AUGUSTA – How we feel about Gov. Paul LePage and the job he’s been doing in his first 11 months as governor has been the topic of two recent polls.

One shows him surging in popularity.

The other? Not so much.

An October poll by Critical Insights showed the governor with 47 percent approval and 40 percent disapproval. That represented a 16 percentage point increase from what Critical Insights found in the spring.

Then last week, Public Policy Polling released numbers that show the governor’s approval ratings haven’t budged. They say 43 percent approve of the job he’s doing and 48 percent disapprove. Same as March.

So what’s the real story?

“I think that people are getting used to him as governor,” said Marvin Druker, political science professor at the University of Southern Maine, Lewiston-Auburn campus. “That might have been difficult at first.”

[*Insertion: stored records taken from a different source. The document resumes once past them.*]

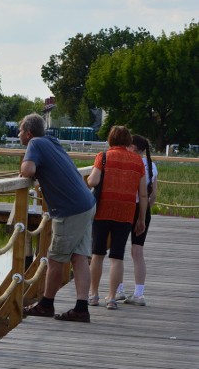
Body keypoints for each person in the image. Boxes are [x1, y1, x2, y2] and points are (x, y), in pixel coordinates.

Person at [18, 113, 97, 322]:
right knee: (79, 257)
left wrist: (26, 170)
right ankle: (81, 308)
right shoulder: (51, 140)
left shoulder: (35, 142)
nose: (18, 134)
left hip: (70, 209)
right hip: (86, 203)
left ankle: (46, 304)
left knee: (55, 259)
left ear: (28, 132)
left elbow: (28, 169)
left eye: (20, 130)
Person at [87, 127, 148, 310]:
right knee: (117, 256)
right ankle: (112, 298)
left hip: (103, 210)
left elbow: (93, 181)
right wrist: (141, 219)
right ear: (128, 140)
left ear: (111, 139)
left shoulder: (103, 157)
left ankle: (93, 294)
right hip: (126, 213)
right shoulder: (138, 161)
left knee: (97, 254)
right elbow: (143, 194)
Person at [114, 134, 157, 306]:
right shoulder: (152, 166)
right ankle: (139, 294)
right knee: (138, 252)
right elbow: (153, 196)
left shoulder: (130, 163)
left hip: (127, 209)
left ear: (133, 148)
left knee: (118, 252)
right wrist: (144, 213)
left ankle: (119, 290)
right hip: (144, 211)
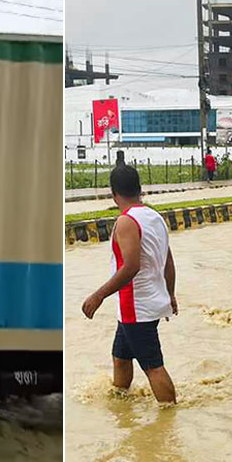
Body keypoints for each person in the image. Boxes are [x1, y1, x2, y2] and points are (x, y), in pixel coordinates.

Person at [81, 165, 179, 403]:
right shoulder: (154, 217)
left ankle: (169, 415)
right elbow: (168, 261)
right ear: (140, 189)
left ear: (113, 193)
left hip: (136, 307)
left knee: (153, 366)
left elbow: (131, 266)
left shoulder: (126, 222)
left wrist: (98, 295)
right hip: (141, 305)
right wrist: (170, 294)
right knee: (121, 356)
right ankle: (121, 403)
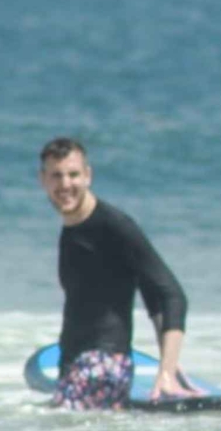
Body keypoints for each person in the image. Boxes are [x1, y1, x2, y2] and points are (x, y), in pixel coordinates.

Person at [38, 137, 188, 410]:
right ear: (43, 180)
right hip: (76, 365)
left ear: (88, 176)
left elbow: (169, 293)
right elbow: (147, 289)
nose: (65, 185)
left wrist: (167, 370)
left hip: (104, 365)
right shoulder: (72, 226)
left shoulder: (114, 225)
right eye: (56, 176)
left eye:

Druker said he believes a few more independents are probably supporting the governor now. And, if you consider he won with 38 percent of the vote, moving up to 43-47 percent approval doesn’t seem unrealistic.

“The people handling his PR are doing a better job of keeping him under control,” Druker said. “That reduces his controversy.”

Another thing to consider, Druker said, is the economy and upcoming state budget cuts. When the Legislature gets back in January, there are likely to be more headlines about cuts to programs.

“At that point, it becomes more difficult for the Legislature and the governor,” he said.

PPP, the North Carolina pollsters who lean Democratic, also gave voters a do-over option.

They asked: “If you could do last fall’s election for governor over again, would you vote for independent Eliot Cutler, Republican Paul LePage or Democrat Libby Mitchell?”

Their results?

Cutler: 43 percent

LePage: 38 percent

Mitchell: 16 percent

Not sure: 2 percent

IN OTHER POLLING NEWS …

Public Policy Polling asked voters how they feel about gay marriage, and reported results quite different from how people voted two years ago.

In 2009, Mainers rejected same-sex marriage 53-47 percent. A recent poll question that asks whether same-sex marriage should be legal or illegal shows 51 percent say legal, 42 percent say illegal and the rest are unsure.

Asked another way, 17 percent said they weren’t sure whether they favored allowing gay and lesbian couples to get married even if churches would be exempt from performing ceremonies. Forty-eight percent said they would support it, and 35 percent opposed it.

One thing to bear in mind with all polls regarding gay marriage (and other hot-button social issues) is that people sometimes lie to pollsters if they think they hold an unpopular view. Just before the 2009 vote, a Maine pollster predicted a win for gay marriage.

All this continues to be relevant as EqualityMaine gathers signatures to present to lawmakers early next year asking for another referendum vote on gay marriage in November 2012.

BILL BATTLES ON THE HORIZON

Last week, legislative leaders rejected about half of the 300 bills submitted to be considered during the session that begins in January.

Several Democrats are planning to come in later this month to fight to get their bills back in the hopper. Two examples:

Rep. Anne Graham, D-North Yarmouth, wants leaders to let her move forward with a bill that makes changes to the health insurance overhaul legislation passed earlier this year. Graham wants to give back to the state Bureau of Insurance the power to review proposed rate increases, even if they are below 10 percent. The legislation passed this year removes that requirement.

And Rep. Maeghan Maloney, D-Augusta, plans to appeal the rejection of her bill to create a separate court for veterans. The court would offer flexibility in dealing with problems specific to veterans, including post traumatic stress disorder, brain injuries, depression and alcohol dependency, according to a draft version of the bill.

Legislative leaders meet Nov. 17 to consider bill appeals.

RETHINKING THE BUDGET PROCESS

During a speech at Colby College last week, LePage said he wants to change the conversation in Augusta from one about taxing and spending to one about costs and benefits.

He touted “zero-based budgeting” – in which all state agencies must start from zero and build up – as one way to get better information.

“We actually don’t know in Augusta where the money is being spent,” he said. “I’ve spent 10 months trying to get an accurate number. I’m still looking to get a number that I can depend on for more than 24 hours.”